9) Everything that evolves as a form of individual selfishness. Whenever altruism evolves by group selection, the average altruist is more fit than the average non-altruist in the total population, which can be conceptualized as a form of individual selfishness. The same gambit allows individual-level adaptations to be conceptualized as a form of gene selfishness. The problem with these expanded definitions of selfishness is that they don’t deny what they seem to deny. Gene selfishness is no argument against group selection and neither is the fitness of individuals averaged across groups. Theoretical biologist Alan Grafen is going to great lengths to build a formalism in which natural selection operating at all levels of the biological hierarchy (in multilevel selection terms) can be represented as a form of fitness maximization at the individual level. Strictly speaking, this enterprise is doomed to failure because natural selection operating below the level of the individual, resulting in such things as cancer and meiotic drive, can never be represented as for the good of the individual. Thus, Grafen must assume that these examples are trivial to proceed with his agenda. Even then, however, what is the point of trying to represent natural selection as a maximizing process at a single level of the biological hierarchy, much less the individual level?

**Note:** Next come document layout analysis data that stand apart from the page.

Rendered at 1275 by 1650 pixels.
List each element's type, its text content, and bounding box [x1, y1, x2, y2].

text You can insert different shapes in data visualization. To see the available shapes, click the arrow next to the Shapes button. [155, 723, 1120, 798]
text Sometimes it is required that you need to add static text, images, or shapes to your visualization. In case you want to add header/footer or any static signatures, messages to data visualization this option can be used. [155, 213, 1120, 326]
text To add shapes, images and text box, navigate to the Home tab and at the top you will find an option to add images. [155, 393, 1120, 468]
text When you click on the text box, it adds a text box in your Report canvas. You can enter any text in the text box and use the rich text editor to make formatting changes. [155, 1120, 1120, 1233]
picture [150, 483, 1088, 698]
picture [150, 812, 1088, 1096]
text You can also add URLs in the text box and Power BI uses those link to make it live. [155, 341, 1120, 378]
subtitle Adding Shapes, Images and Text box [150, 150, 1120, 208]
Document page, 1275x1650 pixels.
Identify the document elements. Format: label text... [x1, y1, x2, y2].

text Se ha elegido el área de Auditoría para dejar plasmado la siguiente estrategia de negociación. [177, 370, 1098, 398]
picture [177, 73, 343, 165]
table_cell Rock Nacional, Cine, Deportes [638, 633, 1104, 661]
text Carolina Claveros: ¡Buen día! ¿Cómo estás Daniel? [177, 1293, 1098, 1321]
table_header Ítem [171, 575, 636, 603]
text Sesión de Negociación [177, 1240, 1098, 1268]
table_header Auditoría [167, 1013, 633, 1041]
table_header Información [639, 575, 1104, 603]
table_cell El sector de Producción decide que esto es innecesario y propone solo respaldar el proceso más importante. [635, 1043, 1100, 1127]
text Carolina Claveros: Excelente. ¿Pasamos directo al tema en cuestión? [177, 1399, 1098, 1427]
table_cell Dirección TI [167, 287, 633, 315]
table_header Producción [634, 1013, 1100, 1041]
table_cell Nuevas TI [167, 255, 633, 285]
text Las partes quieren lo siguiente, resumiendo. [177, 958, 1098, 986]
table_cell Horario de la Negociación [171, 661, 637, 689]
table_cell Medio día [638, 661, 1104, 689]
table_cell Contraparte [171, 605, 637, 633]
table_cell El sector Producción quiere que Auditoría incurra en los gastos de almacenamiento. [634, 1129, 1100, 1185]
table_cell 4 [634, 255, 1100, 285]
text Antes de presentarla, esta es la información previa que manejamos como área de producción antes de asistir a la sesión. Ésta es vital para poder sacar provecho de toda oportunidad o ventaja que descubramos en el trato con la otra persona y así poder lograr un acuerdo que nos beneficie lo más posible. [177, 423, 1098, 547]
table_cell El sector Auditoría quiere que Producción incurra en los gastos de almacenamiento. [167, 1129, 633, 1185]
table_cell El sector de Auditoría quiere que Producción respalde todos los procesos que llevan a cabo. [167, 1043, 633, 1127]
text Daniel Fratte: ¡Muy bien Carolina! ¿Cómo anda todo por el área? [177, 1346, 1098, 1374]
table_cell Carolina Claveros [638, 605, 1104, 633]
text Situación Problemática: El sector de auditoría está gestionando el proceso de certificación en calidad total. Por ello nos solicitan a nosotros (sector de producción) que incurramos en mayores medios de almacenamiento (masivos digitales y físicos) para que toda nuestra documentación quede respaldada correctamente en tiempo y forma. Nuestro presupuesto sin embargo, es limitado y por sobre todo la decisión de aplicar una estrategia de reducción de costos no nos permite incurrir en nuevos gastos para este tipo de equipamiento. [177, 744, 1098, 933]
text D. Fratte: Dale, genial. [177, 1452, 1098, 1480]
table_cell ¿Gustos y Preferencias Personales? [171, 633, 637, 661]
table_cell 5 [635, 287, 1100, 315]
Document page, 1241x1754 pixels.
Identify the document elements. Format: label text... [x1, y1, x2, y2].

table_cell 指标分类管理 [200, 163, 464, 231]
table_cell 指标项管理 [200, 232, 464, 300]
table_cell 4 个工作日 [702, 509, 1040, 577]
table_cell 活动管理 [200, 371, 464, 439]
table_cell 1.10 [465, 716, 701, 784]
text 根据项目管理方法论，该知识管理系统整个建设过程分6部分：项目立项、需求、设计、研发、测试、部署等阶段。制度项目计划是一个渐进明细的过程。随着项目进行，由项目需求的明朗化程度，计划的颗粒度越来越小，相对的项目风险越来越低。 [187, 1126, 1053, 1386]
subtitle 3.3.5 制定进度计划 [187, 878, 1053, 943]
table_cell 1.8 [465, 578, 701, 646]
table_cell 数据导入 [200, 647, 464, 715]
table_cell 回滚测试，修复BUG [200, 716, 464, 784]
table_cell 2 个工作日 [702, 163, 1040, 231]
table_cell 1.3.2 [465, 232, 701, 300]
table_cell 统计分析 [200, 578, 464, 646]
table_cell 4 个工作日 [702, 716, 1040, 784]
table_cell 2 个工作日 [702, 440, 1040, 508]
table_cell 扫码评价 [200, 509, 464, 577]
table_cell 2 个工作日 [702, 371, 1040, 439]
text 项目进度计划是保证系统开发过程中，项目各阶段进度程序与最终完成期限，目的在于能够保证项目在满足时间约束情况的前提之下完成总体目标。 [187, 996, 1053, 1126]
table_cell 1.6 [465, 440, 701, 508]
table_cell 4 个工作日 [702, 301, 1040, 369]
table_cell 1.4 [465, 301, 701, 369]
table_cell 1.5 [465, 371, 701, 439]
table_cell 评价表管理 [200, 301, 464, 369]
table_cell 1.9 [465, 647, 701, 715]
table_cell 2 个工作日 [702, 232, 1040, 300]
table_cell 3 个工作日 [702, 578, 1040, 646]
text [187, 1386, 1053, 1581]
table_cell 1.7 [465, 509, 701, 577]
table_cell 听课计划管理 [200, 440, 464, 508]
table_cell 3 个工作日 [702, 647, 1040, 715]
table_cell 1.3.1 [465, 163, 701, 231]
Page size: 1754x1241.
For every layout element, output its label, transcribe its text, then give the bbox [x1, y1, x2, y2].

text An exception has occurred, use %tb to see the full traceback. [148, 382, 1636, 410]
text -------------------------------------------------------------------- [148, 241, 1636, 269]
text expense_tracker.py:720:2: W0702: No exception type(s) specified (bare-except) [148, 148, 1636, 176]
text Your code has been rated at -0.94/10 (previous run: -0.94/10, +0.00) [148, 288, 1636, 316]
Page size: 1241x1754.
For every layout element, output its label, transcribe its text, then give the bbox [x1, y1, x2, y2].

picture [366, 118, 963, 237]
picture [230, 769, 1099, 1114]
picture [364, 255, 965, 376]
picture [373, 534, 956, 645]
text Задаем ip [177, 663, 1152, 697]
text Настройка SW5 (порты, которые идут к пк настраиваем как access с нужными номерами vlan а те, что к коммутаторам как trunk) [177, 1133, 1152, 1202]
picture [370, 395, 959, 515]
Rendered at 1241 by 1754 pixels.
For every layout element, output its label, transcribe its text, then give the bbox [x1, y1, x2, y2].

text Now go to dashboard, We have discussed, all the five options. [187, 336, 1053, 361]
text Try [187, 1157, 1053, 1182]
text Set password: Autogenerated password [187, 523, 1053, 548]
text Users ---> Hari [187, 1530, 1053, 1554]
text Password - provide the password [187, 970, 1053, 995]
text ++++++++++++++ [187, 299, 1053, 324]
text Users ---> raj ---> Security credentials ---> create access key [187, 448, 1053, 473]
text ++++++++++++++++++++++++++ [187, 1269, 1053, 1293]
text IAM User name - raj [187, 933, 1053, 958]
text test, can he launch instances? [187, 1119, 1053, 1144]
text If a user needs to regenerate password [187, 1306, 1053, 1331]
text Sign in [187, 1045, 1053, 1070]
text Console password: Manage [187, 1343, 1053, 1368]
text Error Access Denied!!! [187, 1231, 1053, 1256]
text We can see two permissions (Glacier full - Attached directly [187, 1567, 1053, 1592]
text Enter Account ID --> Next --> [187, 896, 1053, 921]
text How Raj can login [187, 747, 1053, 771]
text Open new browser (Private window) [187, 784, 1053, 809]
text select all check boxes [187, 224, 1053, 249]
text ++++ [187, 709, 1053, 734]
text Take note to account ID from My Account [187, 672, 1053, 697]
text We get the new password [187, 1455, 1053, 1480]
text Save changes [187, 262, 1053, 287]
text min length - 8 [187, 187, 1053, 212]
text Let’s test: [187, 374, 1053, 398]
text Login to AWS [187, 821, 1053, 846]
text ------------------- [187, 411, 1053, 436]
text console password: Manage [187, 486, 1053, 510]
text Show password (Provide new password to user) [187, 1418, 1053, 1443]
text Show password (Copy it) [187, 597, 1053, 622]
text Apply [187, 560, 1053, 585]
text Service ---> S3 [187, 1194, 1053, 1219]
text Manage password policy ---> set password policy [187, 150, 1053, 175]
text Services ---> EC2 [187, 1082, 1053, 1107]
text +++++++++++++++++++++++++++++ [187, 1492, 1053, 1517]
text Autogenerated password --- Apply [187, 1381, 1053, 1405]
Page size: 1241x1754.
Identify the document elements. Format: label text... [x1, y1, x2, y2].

10) Group selection vs. group adaptation. Generations of students have been told to avoid “for the good of the group” thinking because it requires group selection. Another way to say “for the good of the group” is “group-level adaptation”. Nevertheless, according to a recent article by Andy Gardner and Alan Grafen, a trait does not count as a group-level adaptation just because it evolves by group selection; it must evolve almost exclusively by group selection. It’s amazing how fast this argument has been taken up as the newest defense of individualism in evolutionary thought. Critics and proponents of group selection alike would have been mystified by it in the 1960′s. For them, the question was whether group selection ever happens. The idea of restricting the concept of group-level adaptation to cases where group selection only happens would never occur to them. It shouldn’t be necessary, but Elliott Sober and I are preparing to spell this out in yet another article as the academic arms race continues.
It’s worth asking why so many derived issues have arisen after the original problem was settled. In the spirit of discussing cultural influences for current science rather than waiting 50 or 100 years, (see T&R VI), I submit that when the rejection of group selection failed, those drawn to individualism felt the need to produce new arguments on its behalf. All of the derived issues buttress the concept of the individual as a privileged level of the biological hierarchy. Individualism is the primary issue at stake and when one argument fails, others are created to take its place. Once we let go of individualism, these arguments seem pointless and contrived.
Adaptations can evolve at all levels of the biological hierarchy, from genes to ecosystems, but only when certain conditions are met. Truth and reconciliation for group selection means regarding this statement in a positive sense and exploring its rich implications.